**Exercise objective**
Lines of the material that include the word "topology" are to be counted; only their number should be given.

*** Opening Data provided ***

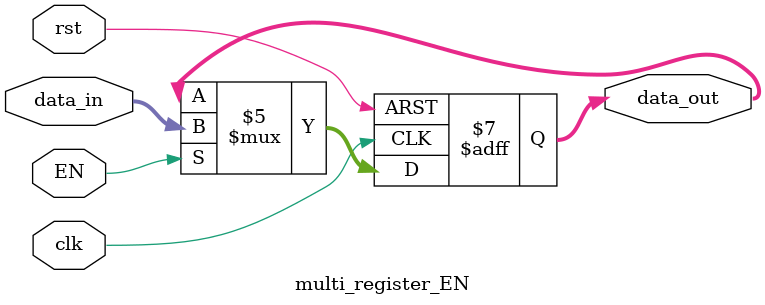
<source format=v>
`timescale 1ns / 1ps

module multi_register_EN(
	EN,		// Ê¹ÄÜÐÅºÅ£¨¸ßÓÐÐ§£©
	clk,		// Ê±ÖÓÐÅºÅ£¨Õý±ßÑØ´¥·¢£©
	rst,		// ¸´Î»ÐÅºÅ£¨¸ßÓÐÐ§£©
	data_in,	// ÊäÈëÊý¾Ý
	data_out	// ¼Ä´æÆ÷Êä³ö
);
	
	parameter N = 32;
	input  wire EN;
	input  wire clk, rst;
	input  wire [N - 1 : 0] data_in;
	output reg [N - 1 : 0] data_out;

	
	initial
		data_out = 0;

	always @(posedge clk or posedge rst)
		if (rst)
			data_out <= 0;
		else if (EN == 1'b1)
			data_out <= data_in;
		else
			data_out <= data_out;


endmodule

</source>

*** Closing Data provided ***
*** Opening Data provided ***

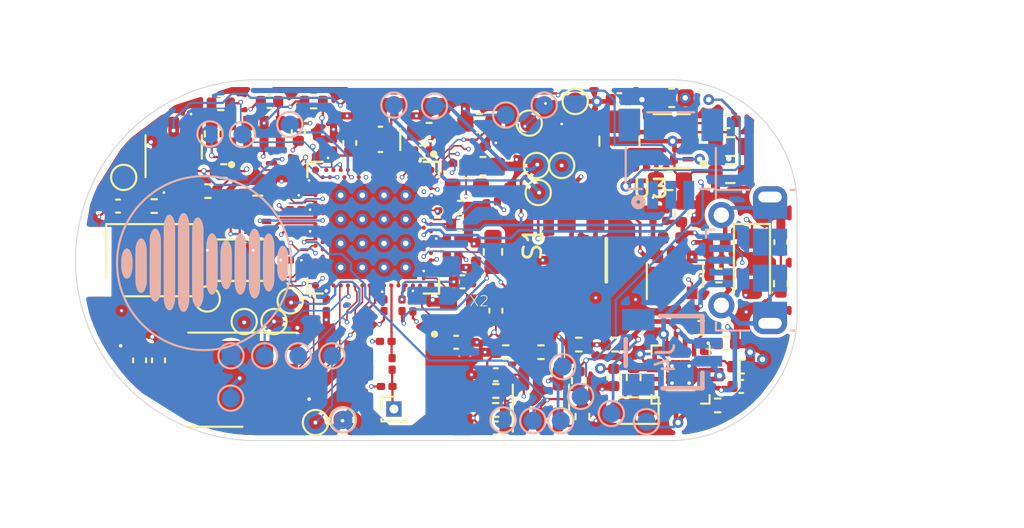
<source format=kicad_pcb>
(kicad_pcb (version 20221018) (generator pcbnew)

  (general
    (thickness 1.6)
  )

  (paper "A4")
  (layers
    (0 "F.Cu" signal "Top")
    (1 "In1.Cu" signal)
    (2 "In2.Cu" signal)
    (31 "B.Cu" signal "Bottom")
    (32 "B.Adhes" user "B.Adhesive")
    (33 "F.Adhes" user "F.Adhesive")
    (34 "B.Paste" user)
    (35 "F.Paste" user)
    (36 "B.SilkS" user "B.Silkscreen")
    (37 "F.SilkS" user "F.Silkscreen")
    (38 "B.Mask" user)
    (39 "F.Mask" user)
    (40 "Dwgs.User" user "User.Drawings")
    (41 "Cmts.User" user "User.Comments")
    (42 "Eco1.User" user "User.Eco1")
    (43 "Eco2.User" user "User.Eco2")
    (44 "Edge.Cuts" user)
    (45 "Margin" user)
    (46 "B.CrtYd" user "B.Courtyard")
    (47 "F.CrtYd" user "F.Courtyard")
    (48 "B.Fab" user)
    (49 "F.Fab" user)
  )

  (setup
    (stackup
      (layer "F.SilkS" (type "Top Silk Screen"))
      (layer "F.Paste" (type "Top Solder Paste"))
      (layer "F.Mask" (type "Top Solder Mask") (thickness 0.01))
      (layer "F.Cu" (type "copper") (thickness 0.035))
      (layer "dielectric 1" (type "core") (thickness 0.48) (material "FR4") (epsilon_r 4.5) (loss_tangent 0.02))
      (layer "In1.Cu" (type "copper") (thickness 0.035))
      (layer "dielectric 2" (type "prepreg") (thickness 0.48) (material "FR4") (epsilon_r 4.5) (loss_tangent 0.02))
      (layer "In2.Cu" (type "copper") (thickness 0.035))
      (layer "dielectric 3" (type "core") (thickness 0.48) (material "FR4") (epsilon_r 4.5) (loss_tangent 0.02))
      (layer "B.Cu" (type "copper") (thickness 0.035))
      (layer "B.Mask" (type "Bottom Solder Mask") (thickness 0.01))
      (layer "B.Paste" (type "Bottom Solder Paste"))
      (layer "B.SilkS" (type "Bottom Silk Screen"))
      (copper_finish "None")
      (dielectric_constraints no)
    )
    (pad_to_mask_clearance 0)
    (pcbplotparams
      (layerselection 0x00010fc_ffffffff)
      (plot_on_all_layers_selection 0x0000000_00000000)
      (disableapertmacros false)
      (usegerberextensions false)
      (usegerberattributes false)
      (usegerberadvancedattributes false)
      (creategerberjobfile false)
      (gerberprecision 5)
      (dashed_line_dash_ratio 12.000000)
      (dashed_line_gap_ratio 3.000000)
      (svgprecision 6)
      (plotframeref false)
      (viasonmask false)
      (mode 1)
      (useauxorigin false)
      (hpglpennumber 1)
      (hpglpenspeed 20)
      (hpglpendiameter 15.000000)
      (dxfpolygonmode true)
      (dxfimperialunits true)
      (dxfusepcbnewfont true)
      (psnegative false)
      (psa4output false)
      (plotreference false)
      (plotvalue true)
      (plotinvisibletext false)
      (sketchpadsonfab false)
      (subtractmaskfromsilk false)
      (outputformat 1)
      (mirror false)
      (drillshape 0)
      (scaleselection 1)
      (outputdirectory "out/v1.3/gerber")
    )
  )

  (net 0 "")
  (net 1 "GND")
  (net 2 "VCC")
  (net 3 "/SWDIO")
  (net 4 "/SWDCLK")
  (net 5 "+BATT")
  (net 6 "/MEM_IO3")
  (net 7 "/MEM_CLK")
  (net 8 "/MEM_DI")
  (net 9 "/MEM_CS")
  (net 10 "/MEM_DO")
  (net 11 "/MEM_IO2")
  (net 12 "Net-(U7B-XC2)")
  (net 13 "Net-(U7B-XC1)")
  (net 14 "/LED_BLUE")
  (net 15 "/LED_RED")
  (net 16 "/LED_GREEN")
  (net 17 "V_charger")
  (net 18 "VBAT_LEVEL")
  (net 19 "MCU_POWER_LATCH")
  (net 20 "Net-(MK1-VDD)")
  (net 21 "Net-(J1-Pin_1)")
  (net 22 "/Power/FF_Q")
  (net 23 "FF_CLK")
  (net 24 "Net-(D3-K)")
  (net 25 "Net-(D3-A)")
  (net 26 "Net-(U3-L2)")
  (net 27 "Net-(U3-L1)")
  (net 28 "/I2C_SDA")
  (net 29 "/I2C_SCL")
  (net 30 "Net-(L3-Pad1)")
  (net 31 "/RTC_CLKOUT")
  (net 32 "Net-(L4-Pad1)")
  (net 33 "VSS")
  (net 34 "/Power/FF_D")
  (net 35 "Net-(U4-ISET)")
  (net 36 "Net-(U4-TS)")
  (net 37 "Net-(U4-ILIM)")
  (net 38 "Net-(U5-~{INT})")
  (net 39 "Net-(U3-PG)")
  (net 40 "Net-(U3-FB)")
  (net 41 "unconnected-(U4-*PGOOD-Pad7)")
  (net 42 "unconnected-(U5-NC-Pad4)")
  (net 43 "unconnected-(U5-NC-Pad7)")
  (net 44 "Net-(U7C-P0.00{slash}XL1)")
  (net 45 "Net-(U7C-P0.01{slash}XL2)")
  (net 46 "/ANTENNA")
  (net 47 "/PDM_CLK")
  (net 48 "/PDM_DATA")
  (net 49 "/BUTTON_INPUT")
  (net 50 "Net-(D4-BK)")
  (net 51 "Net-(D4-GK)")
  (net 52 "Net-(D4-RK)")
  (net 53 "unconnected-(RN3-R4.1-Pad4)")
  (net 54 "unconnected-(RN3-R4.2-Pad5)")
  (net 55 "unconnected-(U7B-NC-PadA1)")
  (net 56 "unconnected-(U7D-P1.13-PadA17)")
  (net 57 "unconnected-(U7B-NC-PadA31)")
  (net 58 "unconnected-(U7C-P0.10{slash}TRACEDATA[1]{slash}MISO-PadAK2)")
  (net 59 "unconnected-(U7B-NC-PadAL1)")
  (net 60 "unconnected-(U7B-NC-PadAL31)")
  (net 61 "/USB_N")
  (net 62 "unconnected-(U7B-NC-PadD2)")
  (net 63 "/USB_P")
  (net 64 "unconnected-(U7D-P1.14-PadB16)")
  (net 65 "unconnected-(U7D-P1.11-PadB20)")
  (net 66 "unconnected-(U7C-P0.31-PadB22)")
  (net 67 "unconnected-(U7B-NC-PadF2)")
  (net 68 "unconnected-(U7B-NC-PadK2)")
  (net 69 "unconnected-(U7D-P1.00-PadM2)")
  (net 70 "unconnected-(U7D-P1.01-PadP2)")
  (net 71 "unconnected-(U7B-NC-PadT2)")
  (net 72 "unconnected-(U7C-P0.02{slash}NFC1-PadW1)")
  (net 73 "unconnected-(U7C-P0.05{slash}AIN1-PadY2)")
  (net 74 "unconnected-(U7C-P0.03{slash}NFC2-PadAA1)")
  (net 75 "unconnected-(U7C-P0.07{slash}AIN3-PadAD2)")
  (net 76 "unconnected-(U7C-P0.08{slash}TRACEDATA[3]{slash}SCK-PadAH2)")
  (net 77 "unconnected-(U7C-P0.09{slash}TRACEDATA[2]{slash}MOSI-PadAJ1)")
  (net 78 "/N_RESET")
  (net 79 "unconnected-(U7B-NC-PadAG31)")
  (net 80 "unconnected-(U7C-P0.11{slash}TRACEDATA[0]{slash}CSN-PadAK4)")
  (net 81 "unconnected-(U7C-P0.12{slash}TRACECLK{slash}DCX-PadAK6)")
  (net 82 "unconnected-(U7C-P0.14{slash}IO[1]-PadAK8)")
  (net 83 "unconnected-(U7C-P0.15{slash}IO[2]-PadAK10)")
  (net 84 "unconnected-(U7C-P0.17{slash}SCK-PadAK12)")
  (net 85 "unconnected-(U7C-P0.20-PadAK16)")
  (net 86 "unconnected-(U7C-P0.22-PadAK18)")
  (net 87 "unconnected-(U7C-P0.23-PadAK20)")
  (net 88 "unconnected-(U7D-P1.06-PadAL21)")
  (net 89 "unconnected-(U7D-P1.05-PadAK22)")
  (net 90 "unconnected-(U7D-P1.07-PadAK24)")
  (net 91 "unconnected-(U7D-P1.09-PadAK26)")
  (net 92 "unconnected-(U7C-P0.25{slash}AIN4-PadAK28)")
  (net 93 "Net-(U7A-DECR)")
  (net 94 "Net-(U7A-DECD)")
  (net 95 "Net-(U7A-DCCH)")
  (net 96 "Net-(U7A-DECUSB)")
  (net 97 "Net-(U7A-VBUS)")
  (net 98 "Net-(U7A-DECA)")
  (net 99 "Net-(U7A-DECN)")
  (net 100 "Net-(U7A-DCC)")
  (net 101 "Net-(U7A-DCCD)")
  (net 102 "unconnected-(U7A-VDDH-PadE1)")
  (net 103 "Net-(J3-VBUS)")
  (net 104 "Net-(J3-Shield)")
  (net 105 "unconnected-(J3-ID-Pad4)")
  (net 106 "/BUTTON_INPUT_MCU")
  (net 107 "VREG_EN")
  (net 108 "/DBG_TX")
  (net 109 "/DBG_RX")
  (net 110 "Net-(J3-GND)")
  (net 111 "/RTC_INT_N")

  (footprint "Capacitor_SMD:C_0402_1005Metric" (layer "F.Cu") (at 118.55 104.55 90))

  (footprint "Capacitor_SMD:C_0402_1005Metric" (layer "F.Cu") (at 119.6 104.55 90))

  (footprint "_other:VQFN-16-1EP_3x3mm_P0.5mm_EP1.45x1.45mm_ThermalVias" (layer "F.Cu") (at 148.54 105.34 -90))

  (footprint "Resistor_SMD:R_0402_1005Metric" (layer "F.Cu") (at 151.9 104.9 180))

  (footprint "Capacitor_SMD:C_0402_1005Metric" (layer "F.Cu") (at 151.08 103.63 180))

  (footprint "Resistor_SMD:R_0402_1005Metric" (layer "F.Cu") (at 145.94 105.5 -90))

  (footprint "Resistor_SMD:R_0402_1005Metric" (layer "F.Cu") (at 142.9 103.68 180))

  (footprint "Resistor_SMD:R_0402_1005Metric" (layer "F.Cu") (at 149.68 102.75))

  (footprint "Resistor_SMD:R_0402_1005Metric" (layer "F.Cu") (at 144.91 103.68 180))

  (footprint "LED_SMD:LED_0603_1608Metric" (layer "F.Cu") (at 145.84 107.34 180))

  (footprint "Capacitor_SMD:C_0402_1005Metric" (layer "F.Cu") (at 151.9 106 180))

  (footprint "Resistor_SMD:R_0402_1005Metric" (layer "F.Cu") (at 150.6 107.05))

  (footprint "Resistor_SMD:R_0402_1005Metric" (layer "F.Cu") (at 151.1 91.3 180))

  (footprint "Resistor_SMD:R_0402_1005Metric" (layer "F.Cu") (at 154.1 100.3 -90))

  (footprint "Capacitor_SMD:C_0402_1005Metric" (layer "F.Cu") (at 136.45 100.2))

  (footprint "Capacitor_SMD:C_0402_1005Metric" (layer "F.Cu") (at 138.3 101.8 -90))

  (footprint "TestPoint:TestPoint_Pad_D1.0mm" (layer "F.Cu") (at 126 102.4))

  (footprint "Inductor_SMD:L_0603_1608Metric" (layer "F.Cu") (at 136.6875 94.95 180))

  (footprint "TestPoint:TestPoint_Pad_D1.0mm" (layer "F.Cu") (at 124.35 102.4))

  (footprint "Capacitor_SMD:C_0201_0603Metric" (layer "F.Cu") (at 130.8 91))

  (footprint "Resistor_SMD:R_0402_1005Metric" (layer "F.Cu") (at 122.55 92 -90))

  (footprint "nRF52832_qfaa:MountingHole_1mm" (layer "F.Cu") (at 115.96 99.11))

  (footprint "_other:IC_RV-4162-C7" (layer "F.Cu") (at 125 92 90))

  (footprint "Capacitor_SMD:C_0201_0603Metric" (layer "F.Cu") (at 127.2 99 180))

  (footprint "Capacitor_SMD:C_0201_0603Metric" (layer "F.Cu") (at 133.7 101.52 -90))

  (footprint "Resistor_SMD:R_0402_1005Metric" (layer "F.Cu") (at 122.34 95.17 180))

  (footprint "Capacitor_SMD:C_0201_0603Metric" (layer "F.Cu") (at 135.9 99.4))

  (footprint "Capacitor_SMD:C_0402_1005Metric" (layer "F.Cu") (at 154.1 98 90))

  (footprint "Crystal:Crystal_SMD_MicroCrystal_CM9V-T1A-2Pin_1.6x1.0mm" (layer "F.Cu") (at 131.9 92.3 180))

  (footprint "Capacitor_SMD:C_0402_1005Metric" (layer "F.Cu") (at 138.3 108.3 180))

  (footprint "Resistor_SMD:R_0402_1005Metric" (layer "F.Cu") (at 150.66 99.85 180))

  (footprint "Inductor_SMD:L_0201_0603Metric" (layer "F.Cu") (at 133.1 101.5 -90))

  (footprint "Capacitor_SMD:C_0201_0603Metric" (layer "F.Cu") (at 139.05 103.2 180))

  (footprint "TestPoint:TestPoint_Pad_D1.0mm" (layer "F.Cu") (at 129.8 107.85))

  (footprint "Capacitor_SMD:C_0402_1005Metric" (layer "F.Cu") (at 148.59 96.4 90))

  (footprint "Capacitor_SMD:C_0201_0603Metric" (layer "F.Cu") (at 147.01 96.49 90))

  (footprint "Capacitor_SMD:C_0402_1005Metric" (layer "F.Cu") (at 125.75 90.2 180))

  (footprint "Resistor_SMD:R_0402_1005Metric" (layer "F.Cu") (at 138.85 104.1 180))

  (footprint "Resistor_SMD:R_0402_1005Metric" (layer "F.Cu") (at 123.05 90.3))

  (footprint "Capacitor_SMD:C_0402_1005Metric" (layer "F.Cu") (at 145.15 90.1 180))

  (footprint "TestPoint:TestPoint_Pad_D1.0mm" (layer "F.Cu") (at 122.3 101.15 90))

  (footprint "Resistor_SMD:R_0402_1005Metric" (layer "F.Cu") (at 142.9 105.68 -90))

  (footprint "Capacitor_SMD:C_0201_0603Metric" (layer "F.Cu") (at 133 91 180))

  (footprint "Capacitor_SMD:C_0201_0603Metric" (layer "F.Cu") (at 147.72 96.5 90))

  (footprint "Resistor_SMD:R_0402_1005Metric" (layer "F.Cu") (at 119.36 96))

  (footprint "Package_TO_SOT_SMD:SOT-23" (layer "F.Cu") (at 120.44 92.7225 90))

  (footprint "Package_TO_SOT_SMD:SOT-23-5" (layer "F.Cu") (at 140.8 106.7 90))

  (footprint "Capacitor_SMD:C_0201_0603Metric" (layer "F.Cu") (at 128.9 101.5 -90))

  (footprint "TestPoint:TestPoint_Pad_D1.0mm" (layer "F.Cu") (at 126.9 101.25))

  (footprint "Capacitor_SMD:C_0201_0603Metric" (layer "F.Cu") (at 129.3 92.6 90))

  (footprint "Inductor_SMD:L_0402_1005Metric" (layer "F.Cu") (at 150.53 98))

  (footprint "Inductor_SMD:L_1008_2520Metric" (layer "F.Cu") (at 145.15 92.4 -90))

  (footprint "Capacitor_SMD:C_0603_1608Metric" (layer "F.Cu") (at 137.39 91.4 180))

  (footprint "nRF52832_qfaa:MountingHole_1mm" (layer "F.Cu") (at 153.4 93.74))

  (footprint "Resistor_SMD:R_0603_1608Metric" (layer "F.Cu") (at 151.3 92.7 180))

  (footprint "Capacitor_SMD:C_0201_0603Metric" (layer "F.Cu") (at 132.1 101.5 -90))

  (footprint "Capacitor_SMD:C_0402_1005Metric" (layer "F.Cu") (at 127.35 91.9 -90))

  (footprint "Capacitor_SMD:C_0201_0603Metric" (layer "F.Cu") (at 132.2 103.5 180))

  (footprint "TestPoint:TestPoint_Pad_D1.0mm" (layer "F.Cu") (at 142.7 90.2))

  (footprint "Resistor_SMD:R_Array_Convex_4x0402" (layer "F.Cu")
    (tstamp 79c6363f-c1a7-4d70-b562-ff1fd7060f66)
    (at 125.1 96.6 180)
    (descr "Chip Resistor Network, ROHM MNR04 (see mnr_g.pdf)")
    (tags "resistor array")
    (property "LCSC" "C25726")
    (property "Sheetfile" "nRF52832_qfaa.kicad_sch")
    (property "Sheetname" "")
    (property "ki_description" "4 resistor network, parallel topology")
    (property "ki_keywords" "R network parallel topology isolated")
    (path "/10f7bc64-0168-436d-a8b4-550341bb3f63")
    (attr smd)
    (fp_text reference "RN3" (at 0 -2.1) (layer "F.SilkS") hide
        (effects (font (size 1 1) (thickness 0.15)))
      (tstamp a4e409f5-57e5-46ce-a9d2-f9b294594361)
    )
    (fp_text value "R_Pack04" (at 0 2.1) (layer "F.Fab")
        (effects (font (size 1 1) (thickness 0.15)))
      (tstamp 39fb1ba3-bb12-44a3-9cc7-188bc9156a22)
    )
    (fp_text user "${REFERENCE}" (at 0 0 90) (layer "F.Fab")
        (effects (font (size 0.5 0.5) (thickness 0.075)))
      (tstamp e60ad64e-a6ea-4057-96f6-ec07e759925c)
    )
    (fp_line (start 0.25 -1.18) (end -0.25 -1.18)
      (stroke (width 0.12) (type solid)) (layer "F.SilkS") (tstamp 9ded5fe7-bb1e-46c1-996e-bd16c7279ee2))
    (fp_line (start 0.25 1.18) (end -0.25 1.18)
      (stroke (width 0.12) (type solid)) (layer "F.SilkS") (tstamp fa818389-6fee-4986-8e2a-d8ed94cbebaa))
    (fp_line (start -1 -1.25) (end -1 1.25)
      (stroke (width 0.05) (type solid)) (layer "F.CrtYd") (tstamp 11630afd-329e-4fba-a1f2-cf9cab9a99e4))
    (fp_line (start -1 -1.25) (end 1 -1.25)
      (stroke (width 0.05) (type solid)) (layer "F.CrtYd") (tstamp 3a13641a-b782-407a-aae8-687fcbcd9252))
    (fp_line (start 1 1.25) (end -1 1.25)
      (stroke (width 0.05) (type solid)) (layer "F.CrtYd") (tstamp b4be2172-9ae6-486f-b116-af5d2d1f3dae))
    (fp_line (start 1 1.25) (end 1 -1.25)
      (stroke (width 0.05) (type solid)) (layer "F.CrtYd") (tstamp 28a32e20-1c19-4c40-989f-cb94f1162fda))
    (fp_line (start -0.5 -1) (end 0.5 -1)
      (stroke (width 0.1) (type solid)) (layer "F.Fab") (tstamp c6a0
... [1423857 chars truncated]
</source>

*** Closing Data provided ***

**Exercise output**
2